Combine a tour of the lakes with tackling Alpine pass routes to give yourself a real taste of what Switzerland has to offer. Fortunately, you don’t have to be an experienced mountaineer to enjoy the views. The snowfields of winter give way rock and grass in the summer and the ski lifts become an easy access route to spectacular walks, viewpoints and picnic sites.
Austria’s Alpine ranges sweep across the country flanking valleys that range from steep and craggy to broad fertile plains. The diversity of landscape is reflected in the variety of wildlife in Austria’s nature parks – deer, rabbit, pheasant, fox, badger, marten, partridge and, in the alpine regions, chamois, groundhog, eagle and mountain jackdaw.
It’s not all about natural beauty though. Austria’s vibrant history has resulted in the development of a variety of architectural styles and many wonderful buildings ranging from churches and monasteries to royal castles and palaces as well as museums and art galleries. As in so much of Europe, there’s a packed calendar of festivals, museums, galleries, sights and activities that are free to all and richly rewarding.
In the Czech Republic, the Bohemian Forest offers an experience far removed from the mountains and more suited to fairy tales of woodcutters and wolves. And, of course, there’s the huge draw of Prague.

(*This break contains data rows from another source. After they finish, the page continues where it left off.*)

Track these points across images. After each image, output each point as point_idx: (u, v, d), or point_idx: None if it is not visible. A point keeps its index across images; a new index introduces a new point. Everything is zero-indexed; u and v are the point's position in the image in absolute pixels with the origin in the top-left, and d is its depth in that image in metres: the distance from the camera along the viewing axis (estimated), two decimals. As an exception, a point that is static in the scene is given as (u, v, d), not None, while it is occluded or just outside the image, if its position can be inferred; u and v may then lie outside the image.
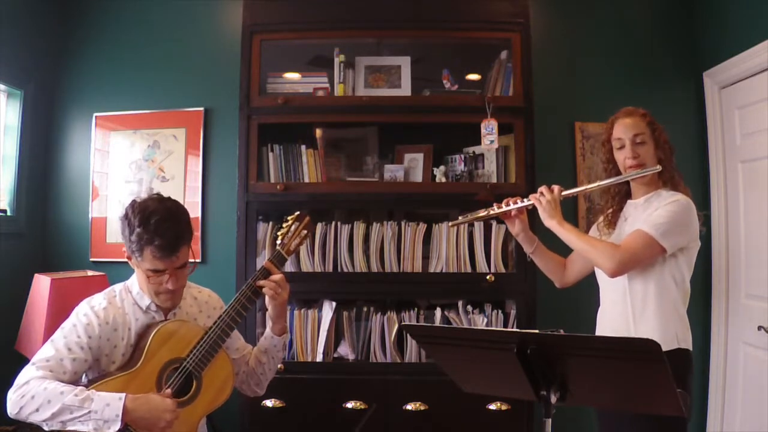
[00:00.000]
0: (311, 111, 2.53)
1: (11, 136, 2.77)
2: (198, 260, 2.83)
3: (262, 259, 2.35)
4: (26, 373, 1.46)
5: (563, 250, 1.92)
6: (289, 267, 2.42)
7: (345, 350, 2.43)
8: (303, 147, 2.54)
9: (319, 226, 2.44)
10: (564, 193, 1.82)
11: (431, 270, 2.45)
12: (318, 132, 2.66)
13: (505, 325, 2.42)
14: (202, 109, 2.90)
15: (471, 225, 2.43)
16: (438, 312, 2.41)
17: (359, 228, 2.45)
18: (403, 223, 2.45)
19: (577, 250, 1.85)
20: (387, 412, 2.30)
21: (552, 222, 1.78)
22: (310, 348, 2.41)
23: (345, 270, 2.44)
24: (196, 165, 2.89)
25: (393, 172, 2.59)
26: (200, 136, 2.89)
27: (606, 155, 1.88)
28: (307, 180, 2.52)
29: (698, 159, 2.83)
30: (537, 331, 1.21)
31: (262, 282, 1.70)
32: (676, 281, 1.72)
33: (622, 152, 1.79)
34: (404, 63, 2.60)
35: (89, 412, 1.40)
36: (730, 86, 2.69)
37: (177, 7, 2.96)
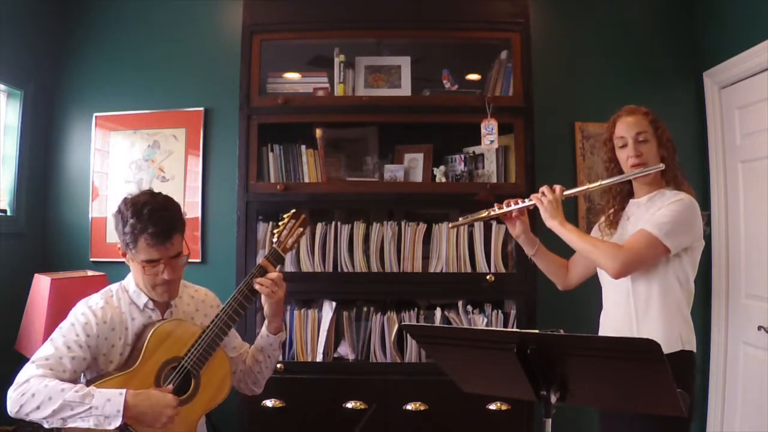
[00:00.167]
0: (311, 111, 2.53)
1: (11, 136, 2.77)
2: (198, 259, 2.85)
3: (262, 259, 2.35)
4: (26, 372, 1.46)
5: (565, 251, 1.91)
6: (289, 267, 2.43)
7: (345, 350, 2.43)
8: (303, 147, 2.54)
9: (319, 226, 2.45)
10: (566, 193, 1.80)
11: (431, 270, 2.45)
12: (318, 132, 2.66)
13: (505, 325, 2.42)
14: (202, 109, 2.90)
15: (471, 225, 2.42)
16: (438, 312, 2.41)
17: (359, 228, 2.45)
18: (403, 223, 2.45)
19: (579, 251, 1.82)
20: (387, 412, 2.29)
21: (554, 222, 1.76)
22: (310, 348, 2.41)
23: (345, 270, 2.44)
24: (196, 165, 2.89)
25: (393, 172, 2.59)
26: (200, 136, 2.89)
27: (608, 154, 1.85)
28: (307, 180, 2.52)
29: (698, 159, 2.83)
30: (537, 331, 1.21)
31: (258, 280, 1.70)
32: (680, 282, 1.69)
33: (625, 151, 1.77)
34: (404, 63, 2.60)
35: (90, 408, 1.40)
36: (730, 86, 2.69)
37: (177, 7, 2.96)
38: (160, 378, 1.55)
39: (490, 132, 2.41)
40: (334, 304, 2.43)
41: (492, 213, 1.90)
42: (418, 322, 2.40)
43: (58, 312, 2.13)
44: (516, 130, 2.47)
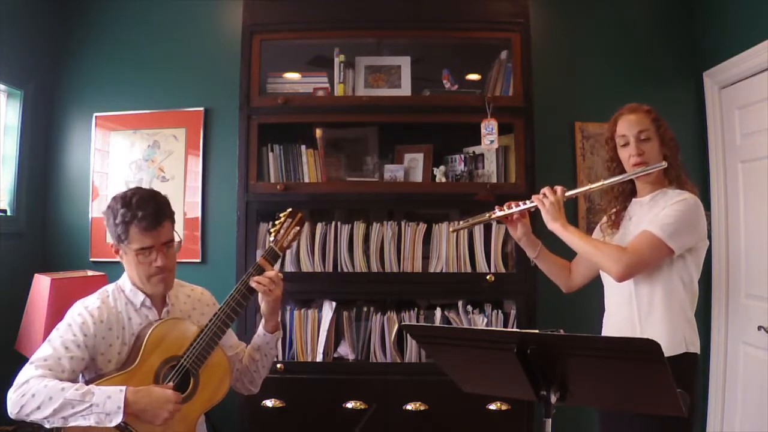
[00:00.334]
0: (311, 111, 2.53)
1: (11, 136, 2.77)
2: (198, 259, 2.85)
3: (262, 259, 2.35)
4: (25, 373, 1.47)
5: (567, 253, 1.88)
6: (289, 267, 2.43)
7: (345, 350, 2.43)
8: (303, 147, 2.54)
9: (319, 226, 2.45)
10: (567, 194, 1.76)
11: (431, 270, 2.45)
12: (318, 132, 2.66)
13: (505, 325, 2.42)
14: (202, 109, 2.90)
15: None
16: (438, 312, 2.41)
17: (359, 228, 2.45)
18: (403, 223, 2.45)
19: (582, 254, 1.79)
20: (387, 412, 2.29)
21: (555, 225, 1.72)
22: (310, 348, 2.41)
23: (345, 270, 2.44)
24: (196, 165, 2.89)
25: (393, 172, 2.59)
26: (200, 136, 2.89)
27: (609, 153, 1.82)
28: (307, 180, 2.52)
29: (698, 159, 2.83)
30: (537, 331, 1.20)
31: (255, 278, 1.70)
32: (684, 283, 1.67)
33: (627, 150, 1.74)
34: (404, 63, 2.60)
35: (91, 405, 1.41)
36: (730, 86, 2.69)
37: (177, 7, 2.96)
38: (159, 377, 1.56)
39: (490, 132, 2.41)
40: (334, 304, 2.43)
41: (493, 216, 1.86)
42: (418, 322, 2.40)
43: (58, 312, 2.13)
44: (516, 130, 2.47)
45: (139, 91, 2.95)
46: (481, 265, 2.44)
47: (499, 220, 1.92)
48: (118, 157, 2.94)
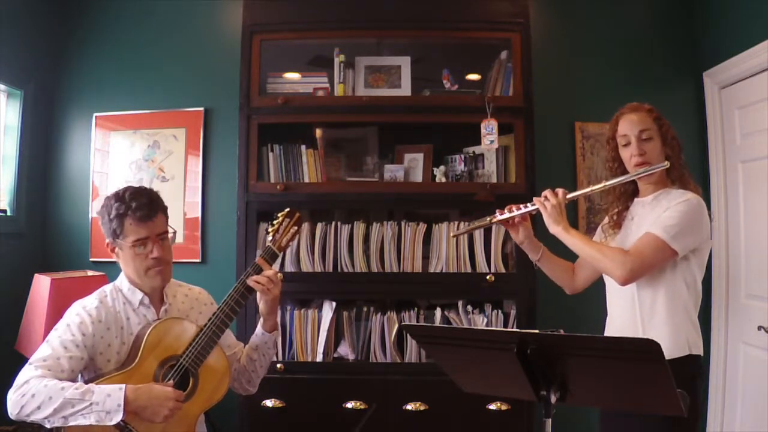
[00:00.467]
0: (311, 111, 2.53)
1: (11, 136, 2.77)
2: (198, 259, 2.85)
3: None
4: (25, 373, 1.47)
5: (569, 254, 1.86)
6: (288, 267, 2.43)
7: (345, 350, 2.43)
8: (303, 147, 2.54)
9: (319, 226, 2.45)
10: (569, 196, 1.73)
11: (431, 270, 2.45)
12: (318, 132, 2.66)
13: (505, 325, 2.42)
14: (202, 109, 2.90)
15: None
16: (438, 312, 2.41)
17: (359, 228, 2.45)
18: (403, 223, 2.45)
19: (584, 258, 1.76)
20: (387, 412, 2.29)
21: (557, 228, 1.69)
22: (310, 348, 2.41)
23: (345, 270, 2.44)
24: (196, 165, 2.89)
25: (393, 172, 2.59)
26: (200, 136, 2.89)
27: (611, 153, 1.79)
28: (307, 180, 2.52)
29: (698, 159, 2.82)
30: (537, 331, 1.20)
31: (254, 277, 1.71)
32: (688, 284, 1.65)
33: (628, 149, 1.72)
34: (404, 63, 2.60)
35: (91, 404, 1.41)
36: (730, 86, 2.69)
37: (177, 8, 2.96)
38: (158, 376, 1.56)
39: (490, 132, 2.41)
40: (334, 304, 2.43)
41: (494, 219, 1.83)
42: (418, 322, 2.40)
43: (58, 312, 2.11)
44: (516, 130, 2.47)
45: (139, 91, 2.95)
46: (481, 265, 2.44)
47: (501, 224, 1.89)
48: (118, 157, 2.94)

Situated at the south west corner of Europe, Portugal’s long mainland profile (218 km wide and 561 km long) gives it over 800kms of Atlantic coast; that’s a lot of history, scenery and culture to explore. The climate in Portugal varies a lot from one region to another and is influenced by altitude, latitude and distance from the coast.

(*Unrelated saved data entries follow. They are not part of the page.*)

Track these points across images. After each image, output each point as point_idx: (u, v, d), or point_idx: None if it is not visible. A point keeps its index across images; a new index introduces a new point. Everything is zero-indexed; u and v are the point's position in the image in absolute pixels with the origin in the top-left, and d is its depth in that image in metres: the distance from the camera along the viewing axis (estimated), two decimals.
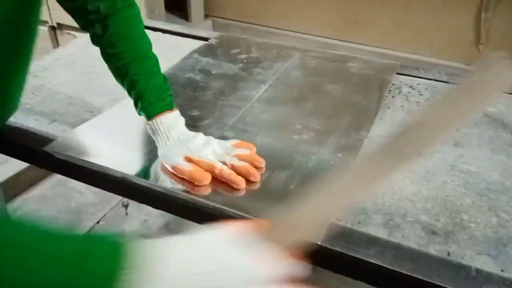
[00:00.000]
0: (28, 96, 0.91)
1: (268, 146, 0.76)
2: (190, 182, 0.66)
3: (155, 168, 0.71)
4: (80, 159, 0.72)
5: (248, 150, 0.70)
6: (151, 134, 0.71)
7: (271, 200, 0.63)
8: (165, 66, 1.04)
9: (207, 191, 0.65)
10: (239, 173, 0.66)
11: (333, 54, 1.14)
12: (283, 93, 0.95)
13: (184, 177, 0.66)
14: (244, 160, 0.68)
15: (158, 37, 1.23)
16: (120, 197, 1.69)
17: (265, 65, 1.07)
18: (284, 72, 1.04)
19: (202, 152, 0.67)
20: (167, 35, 1.24)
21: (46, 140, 0.76)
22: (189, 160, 0.67)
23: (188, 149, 0.67)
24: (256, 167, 0.68)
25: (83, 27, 0.73)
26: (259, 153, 0.71)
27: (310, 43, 2.03)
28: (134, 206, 1.71)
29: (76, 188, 1.81)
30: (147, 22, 1.31)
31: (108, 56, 0.73)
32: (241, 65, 1.07)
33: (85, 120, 0.83)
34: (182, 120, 0.72)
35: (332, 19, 1.99)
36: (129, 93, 0.72)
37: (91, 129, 0.81)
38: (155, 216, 1.67)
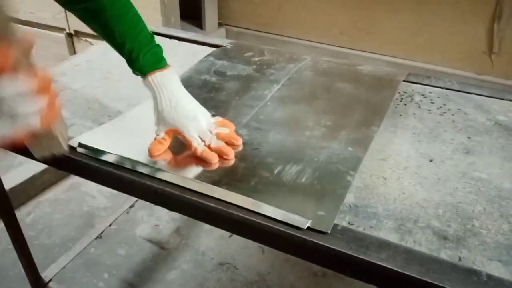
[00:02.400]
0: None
1: (281, 142, 0.79)
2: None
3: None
4: (95, 158, 0.74)
5: (227, 129, 0.79)
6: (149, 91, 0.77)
7: (284, 192, 0.66)
8: (181, 71, 1.07)
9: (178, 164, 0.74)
10: (215, 151, 0.74)
11: (344, 60, 1.17)
12: (295, 92, 0.98)
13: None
14: (223, 138, 0.76)
15: (174, 44, 1.26)
16: (131, 202, 1.71)
17: (278, 66, 1.10)
18: (296, 73, 1.06)
19: (186, 127, 0.74)
20: (182, 42, 1.27)
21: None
22: (170, 133, 0.76)
23: (174, 121, 0.74)
24: (233, 145, 0.76)
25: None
26: (271, 149, 0.76)
27: (322, 51, 2.05)
28: (146, 210, 1.73)
29: (88, 192, 1.84)
30: (163, 30, 1.34)
31: (90, 17, 0.75)
32: (254, 66, 1.10)
33: (102, 124, 0.85)
34: (175, 78, 0.77)
35: (345, 28, 2.00)
36: (120, 54, 0.77)
37: (109, 131, 0.83)
38: (166, 221, 1.69)
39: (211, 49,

The summers are hot and dry, especially in the inland areas (Tras-os-Montes in north-eastern Portugal and Alentejo); temperatures are slightly lower in the coastal areas, because of the influence of the sea. Visit slate villages in the centre of Portugal; explore the huge landscapes of the Alentejo; enjoy wonderful castles dotted along the border with Spain and discover World Heritage sites such as the Alto Douro wine region, home of port wine.
Think Spain and beaches and bullfights spring to mind – along with great food, wine and sunshine – but Spain is a big country with layers of history at every turn. From the mountain roads of the Pyrenees to the ‘Wild West’ of the Estremadura, Spain’s natural beauty is overlaid by the footprints of the Romans and the Moors seen in the towns, cities and across the landscape.
The stunning architecture of Granada, Seville and Ronda is easily accessible from the beaches of the Costas running down the Mediterranean coastline from Barcelona to Malaga. Hardly a stone’s throw inland, the chain of Sierras offers a different world, often referred to as the real Spain, with a wide range of outdoor activities.
‘Green Spain’ extends from Galicia to the Bay of Biscay, through Asturias, Cantabria and the Basque Country, including the stunning Picos de Europa mountains, rugged cliffs, verdant forests and superb cuisine.
Touring is the ideal way to discover the wide variety of regional cuisine and character. Try one of many routes that take you to the heart of Spain. You could drive the Ruta Via de la Plata from south to north through the mountains, valleys and plains of western Spain. The route begins in the ancient city of Seville heading due north across Spain through the basin of the Guadalquivir river and Castile to end at Oviedo.
For centuries, the former network of tracks was used for moving cattle to better grazing. Over time, it has developed a unique historical and artistic character – cities, castles, aqueducts, bridges – and rich culture.